Its author, Dr Steve Reid of the University of Natal's Centre for Health and Social Studies, said this was disturbing. He said one of the implicit aims of the health department in introducing community service had been to slow the exodus of young SA medical graduates to greener pastures overseas.
It would appear that community service has no effect on the career plans of the doctors, but merely delays them by a year, Reid said.
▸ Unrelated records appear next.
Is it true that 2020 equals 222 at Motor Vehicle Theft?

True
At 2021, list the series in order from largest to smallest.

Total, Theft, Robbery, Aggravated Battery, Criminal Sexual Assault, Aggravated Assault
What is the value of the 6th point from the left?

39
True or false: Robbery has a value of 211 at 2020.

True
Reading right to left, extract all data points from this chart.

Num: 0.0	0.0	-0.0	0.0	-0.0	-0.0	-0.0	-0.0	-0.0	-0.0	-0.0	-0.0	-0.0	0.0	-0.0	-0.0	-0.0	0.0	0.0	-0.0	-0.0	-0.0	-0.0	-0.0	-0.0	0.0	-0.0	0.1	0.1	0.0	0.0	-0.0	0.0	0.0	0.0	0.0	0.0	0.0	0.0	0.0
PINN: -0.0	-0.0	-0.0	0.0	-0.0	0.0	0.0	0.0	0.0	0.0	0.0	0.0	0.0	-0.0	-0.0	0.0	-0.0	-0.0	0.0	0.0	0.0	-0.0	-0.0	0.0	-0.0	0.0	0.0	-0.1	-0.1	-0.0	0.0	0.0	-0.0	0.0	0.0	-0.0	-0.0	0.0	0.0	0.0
This brings into question the long-term effects of community service, which may even be exacerbating rather than lessening the tendency of young doctors to leave the country, he said.
The survey on which the findings are based was conducted at the end of 1999, the first full-scale year of community service.
Health Minister Manto Tshabalala-Msimang's policy of community service has been praised in the past by David Mametja, director of the Health Systems Trust, who called it a success story that brought doctors to clinics in small towns and rural areas for the first time.
Reid said the department's main aim of ensuring better health services to all South Africans was most probably being met by the
programme. All health facilities surveyed that received community service doctors reported positive effects, except for one tertiary hospital that regarded them as a nuisance.
The secondary aim, to give young professionals a chance to develop skills and acquire knowledge, had applied to some but not all of the community service doctors. Those in rural hospitals felt relatively disadvantaged in terms of clinical supervision, opportunities to study and psychological coping.
In general, however, the response of community service doctors to the challenges and difficulties in public service hospitals around the country had been encouragingly positive, particularly in terms of
The realisation by many community service doctors that they were actually making the difference in the communities they were working in had been a huge motivation.
A minority found their environment demoralising, and felt resentful at the unfairness of the allocation process that placed them where they were.
Reid recommended that a comprehensive human resource policy be developed for the distribution of medical personnel, plus an explicit strategy for meeting medical needs in rural and underserved areas of the country.
Reid said it was important to acknowledge the training component of community service.